D’abord les outils. Il n’existe à peu près aucune statistique qui caractériserait la notion – ou non – de vivre ensemble. Les études sont elliptiques, et dans une décision du 15 novembre 2007, le Conseil constitutionnel rappelle qu’il est impossible de questionner un individu sur ses origines raciales, ethniques ou ses convictions religieuses.
Il existe en effet une interdiction de principe, inscrite dans la loi « Informatique et libertés » de janvier 1978, qui explicite clairement l’impossibilité « de collecter ou de traiter des données à caractère personnel qui font apparaître, directement ou indirectement, les origines raciales ou ethniques, les opinions politiques, philosophiques ou religieuses ou l’appartenance syndicale des personnes, ou qui sont relatives à la santé ou à la vie sexuelle de celles-ci ». A l’échelle d’une commune ou d’une agglomération, seul « le ressenti » permet aux élus de conduire une politique permettant un meilleur « vivre ensemble », ce qui n’est pas toujours très aisé.
Par ailleurs, certaines lois ne sont plus adaptées à l’évolution des radicalismes, et contrarient parfois les élus dans leur souhait de tout mettre en œuvre pour (re)vivre ensemble. On voit ainsi des initiatives locales ou des arrêtés municipaux régulièrement retoqués par les tribunaux. Ce que regrette le président de l’Association des maires de France, David Lisnard, qui revendique également la possibilité, comme au Danemark par exemple, de « pouvoir, pour un élu, avoir la main sur la politique de peuplement de sa commune ». En effet, qui, mieux qu’un élu, connaît sa commune, ses concitoyens et la manière dont ils vivent – ou non – ensemble ?

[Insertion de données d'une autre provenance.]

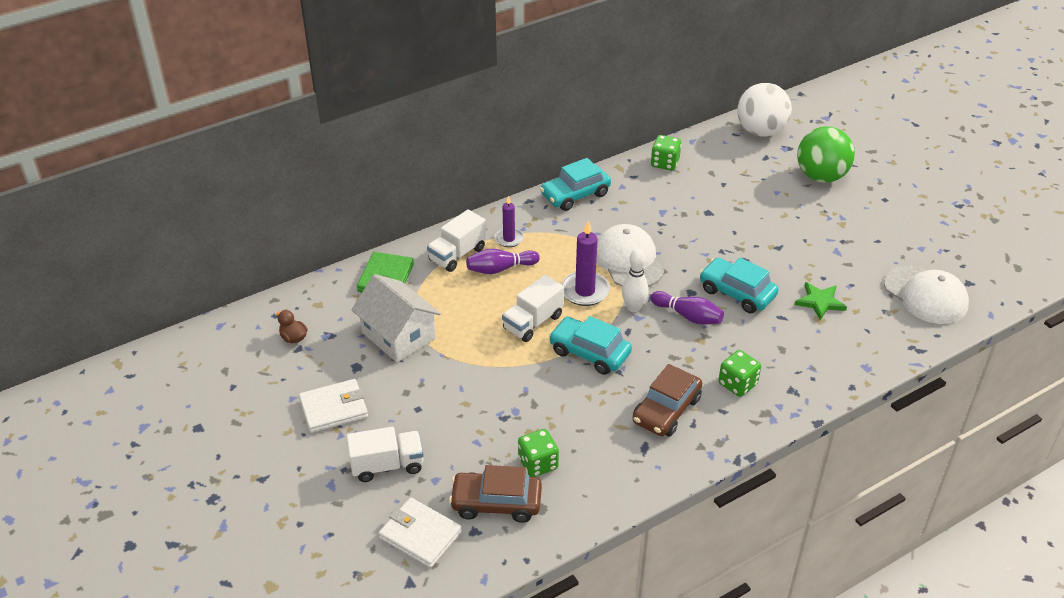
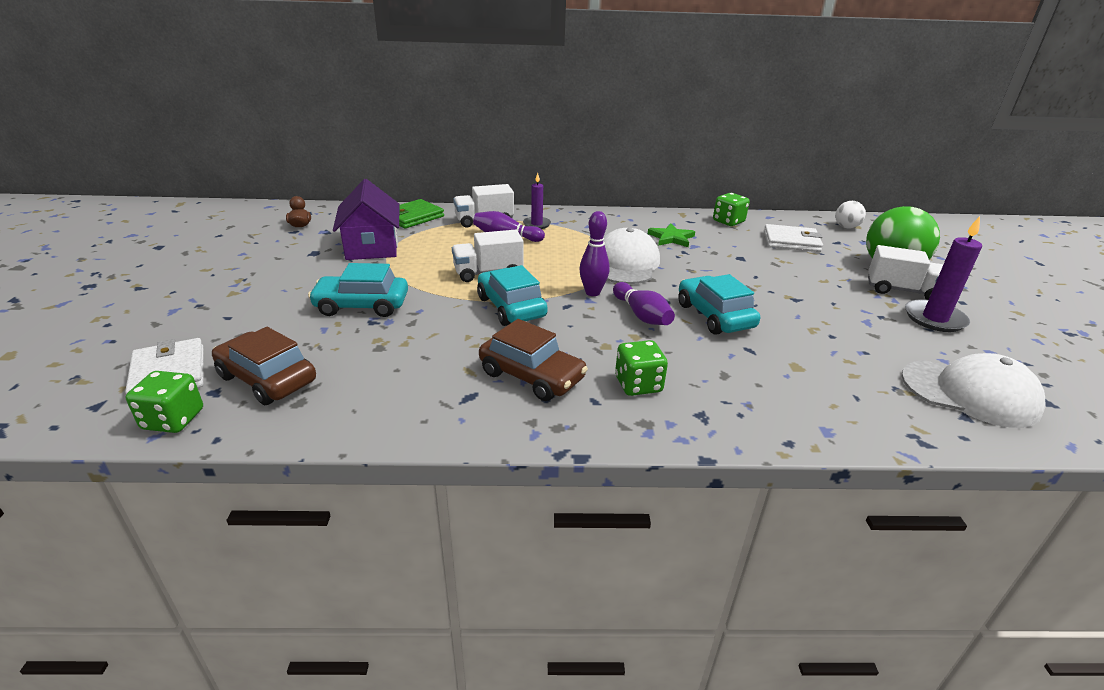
camera: 30 degrees right, 10 degrees down
(334, 409) = (257, 268): white wallet -> white wallet (791, 241)
(387, 465) = (232, 315): white truck -> white truck (902, 291)
(398, 335) = (372, 247): white house -> purple house
(538, 464) = (349, 365): green dice -> green dice (173, 419)
(575, 195) = (624, 217): turquoise car -> turquoise car (362, 305)
(585, 291) = (560, 269): purple candle -> purple candle (934, 318)
(633, 307) = (592, 292): white bowling pin -> purple bowling pin
(666, 410) = (532, 376): brown car -> brown car turned 120 degrees counterclockwise
(760, 131) = (846, 227): white ball -> white ball, size x0.50
(820, 302) = (810, 353): green star -> green star (671, 238)
(925, 295) = (969, 393): white cap -> white cap turned 60 degrees counterclockwise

Car c’est bien à l’échelle de la commune, du quartier ou des associations que se joue l’essentiel de ce « vivre ensemble ». C’est sur ce terrain que se créent le lien, la rencontre et le dialogue. Que l’on favorise l’échange, grâce à des initiatives si petites soient-elles, mais qui renouent avec l’évidence. La philosophe Cynthia Fleury propose ainsi de retrouver le goût du vivre ensemble « en dehors des réseaux sociaux, avec des forums, des assemblées participatives et des conventions citoyennes ». Des initiatives régulières, loin des grands discours et des grands débats, avec les élus, les habitants, les bénévoles, qui (ré)inventent localement un nouveau et si précieux « vivre ensemble ».